I've updated the DST workers.

That solution works. I guess we'll distribute the entire dataset at once, when we're done, then, instead of in chunks. And hey, that means that in passing we'll get the right dates on stuff :P

I've also updated the sanitizer again. At this point it's *almost* ready, I just have to finish manually cross-checking implications and adding spellcheck entries that unify non-namespaced tags. So I'll keep working on that.

0b4765 No.601

Everything is running smoothly. It's starting to become a little boring to not have stuff to fix every few days.

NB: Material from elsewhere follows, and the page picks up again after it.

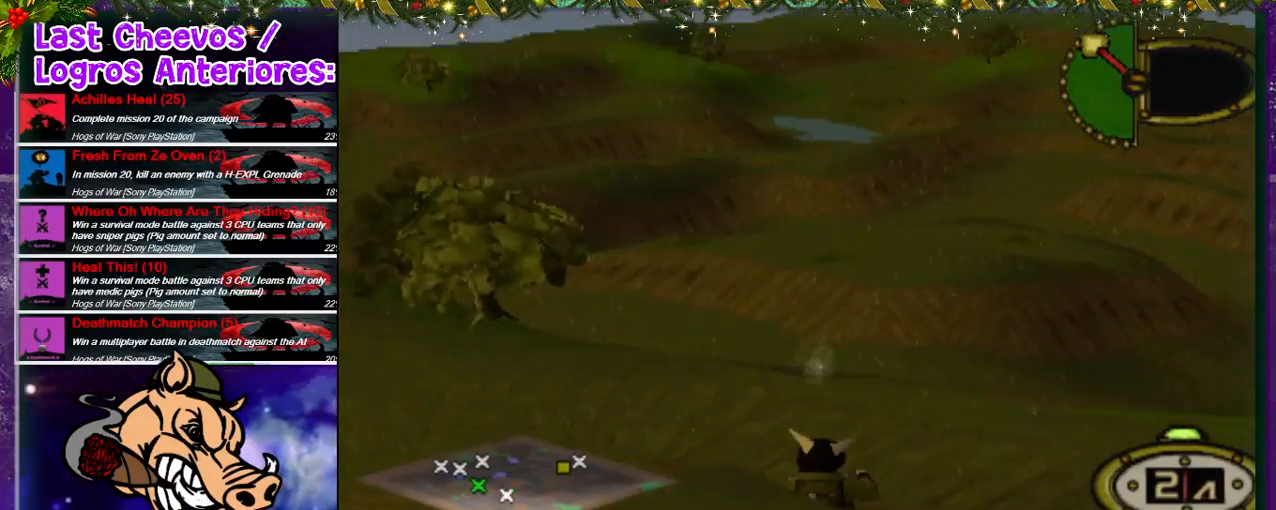
{"dt_ms": 500, "buttons": ["DPAD_UP", "DPAD_RIGHT"], "left_stick": "center", "right_stick": "center", "events": []}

I was pleasantly surprised earlier today when I noticed one image with 'f_' namespaces.

Not much else to report though.

82208f No.651

What's our progress looking like? Curious how close to done we are..


0b4765 No.653

>>651

Hard to properly estimate as they are currently fixing up a lot of early missing blocks. After these missing submissions, of which there is around a million (i'm not sure), we'll continue from submission 12500000.

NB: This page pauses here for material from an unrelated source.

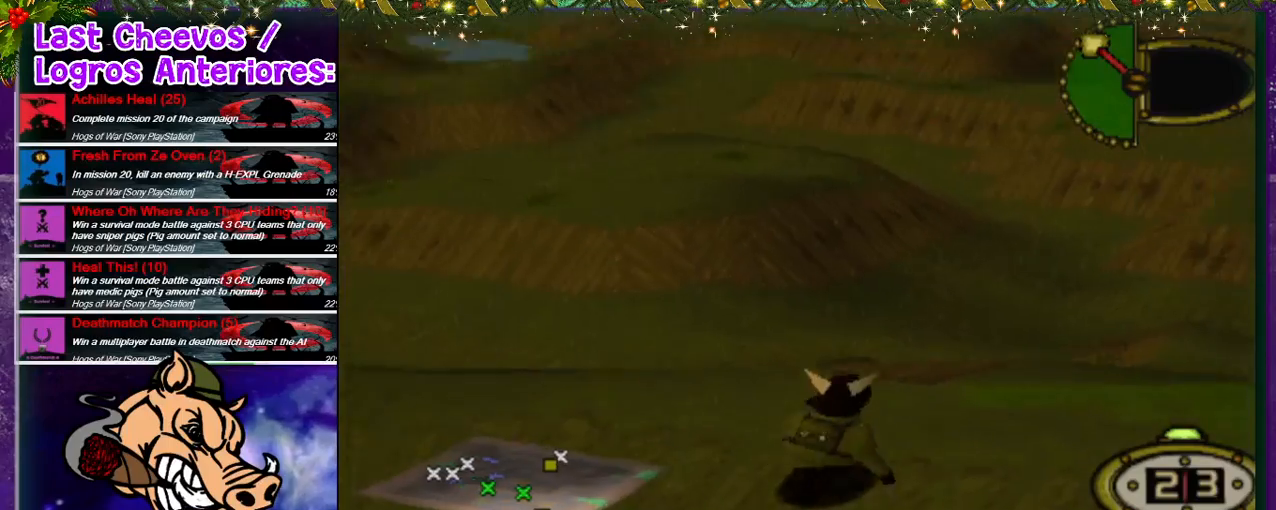
{"dt_ms": 500, "buttons": ["DPAD_UP"], "left_stick": "center", "right_stick": "center", "events": [[467, "DPAD_RIGHT", "up"]]}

Seems like I was a little optimistic with my estimate previously.

My hosting is going to be doing an software upgrade between the 28th and 29th. They have said this might cause some network issues, but it should hopefully not be that large a problem, but I'm going to be observing the network activity to the best of my abilities in that time period.

I'm also currently looking into getting the AWS trial to add some speed to the network, but this is low priority right now.


82208f No.655

>>653

Sounds good. Currently I am thinking that since we're doing the whole mess at once, I'm going to run one massive "non-ns tag unification process" in the sanitizer once we've got the whole dataset in hand. Instead of doing it all manually I'm going to sort out about the top 10% of erroneous tags and correct for them; the rest will have so few counts as to be functionally irrelevant.


0b4765 No.677

Shit, they made an change in their default layout out of fucking nowhere. I am not in a position to fix this right now, so I shut down the server.

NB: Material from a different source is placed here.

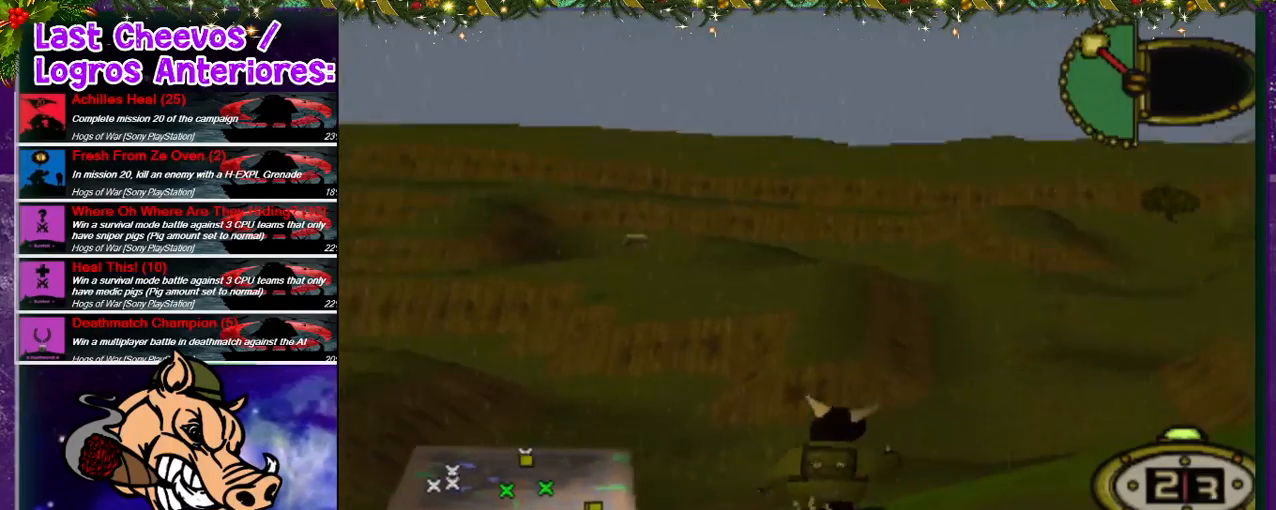
{"dt_ms": 500, "buttons": ["DPAD_UP", "DPAD_RIGHT"], "left_stick": "center", "right_stick": "center", "events": [[367, "DPAD_RIGHT", "down"]]}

I also need to investigate a better way to save the state of the server. It has constantly been avoiding saving progress when shutting down.

I'll look into both tomorrow.


82208f No.681

>>677

Thankfully, they have reverted the layout change after mass outrage, so we can probably start up again.


0b4765 No.692

>>681

Sorry, 'real life' have been really hectic this last week, I've barely got time to work on stuff.

Turns out that when they changed the sidebar they also made some arbitrary change in the html for the title and creator display. This was the reason I didn't just restart the server when I noticed that they changed it back.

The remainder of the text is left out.